SUPPLIED RECORDS:
***

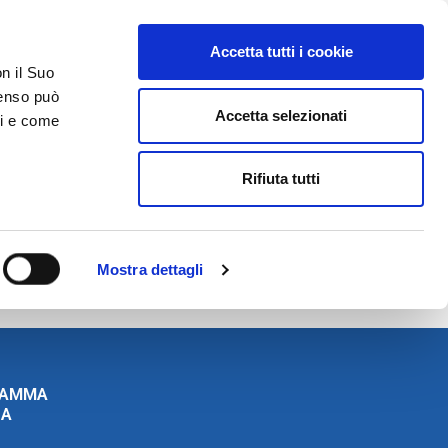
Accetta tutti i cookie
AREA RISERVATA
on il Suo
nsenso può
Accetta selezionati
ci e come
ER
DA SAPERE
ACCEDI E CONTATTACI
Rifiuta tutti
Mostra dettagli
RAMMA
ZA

***

EXERCISE OBJECTIVE: Pull every line containing "tutti" from the entries above and copy it.

RESPONSE FOR THIS EXERCISE:
Accetta tutti i cookie
Rifiuta tutti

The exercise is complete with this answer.